| TASK REQUIREMENTS |
A. In the excerpt about paying with cards, how much does the ATM charge the writer to withdraw $40?
B. Continue the excerpt about paying with cards from the point where it stops.

| EXCERPTED TEXT |

I get that having a credit card swiper thing in your place of work means that you have to pay a little bit more when somebody chooses to use that form of payment, but can’t you just raise your prices by a tiny bit? Like, an extra quarter per sandwich? Instead, as your customer, when I can’t pay because I only have cards with me, I have to walk two blocks in order to find an ATM which then, in turn, charges me $2.50 to withdraw my $40. That charge is a 20% increase in the price of my purchase!

As somebody who is trying to follow her 2012 resolutions, I have started using my debit card a lot more because it is easier to track expenses that way. I don’t have to take receipts (which are not environmentally friendly in the first place) because my bank records all my transactions for me.* I don’t have to worry about change – paper or metal. I’m not concerned about my $20 bills blowing away or my change spilling everywhere as I’m crossing the street causing me to have to stop in the middle of the road, block traffic, risk my life, and pick up my measly 63¢. Or what to do with the pennies that are piling up in my car’s center console because a) I don’t have enough space in my wallet to carry all of them b) I can’t use them anywhere – including gumball machines like I could when I was little and c) it bothers me that the penny is bigger than the dime even though it is worth less. But I digress.

Don’t you see how big of an inconvenience this is to all of us? Now, I promise you, the 21st century isn’t as scary as we thought it was going to be a little over 12 years ago. Remember Y2K? When we all thought computers wouldn’t know how to handle the year code (’00 vs. ’99)? Or when we thought, for sure, there was going to be some hugeastronomical change when the clock hit midnight (even though we are on the West Coast of the United States and just about everybody else on earth had already made it safely into the 2000’s), but then it didn’t?

| SOURCE DATA |

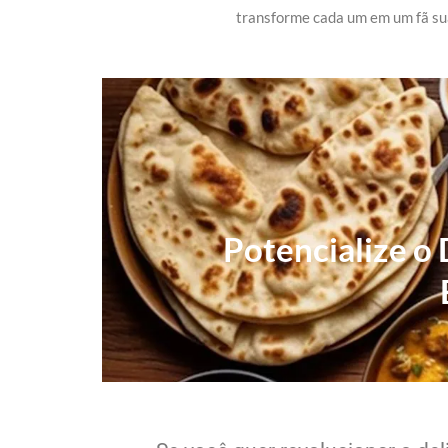
transforme cada um em um fã su
Potencialize o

| LIST OF ANSWERS |
A. $2.50.

B.
I promise, when you choose to join the rest of us in the world of technology and those small, rectangular, plastic things we all call credit cards, the world will not collapse around you. Yes, the world as you know it will be no more, but I promise, it will be better. It will be a place that doesn’t force people, such as myself, to spend a whole bunch of extra money on things such as sandwiches. The rest of us, who are already in the second decade of the new millenium, will gladly welcome you with open arms (and wallets).

I sincerely hope you take this letter to heart.

Regards,

Rachel

*Please spare me the lecture on how I shouldn’t count on my bank as a means of tracking my finances. I’ve heard it all before. It’s just so easy that way! And i’m not spending/making enough money for there to be any big discrepancy right now. I promise I will start to keep closer tabs on my ATM/credit card purchases in the future.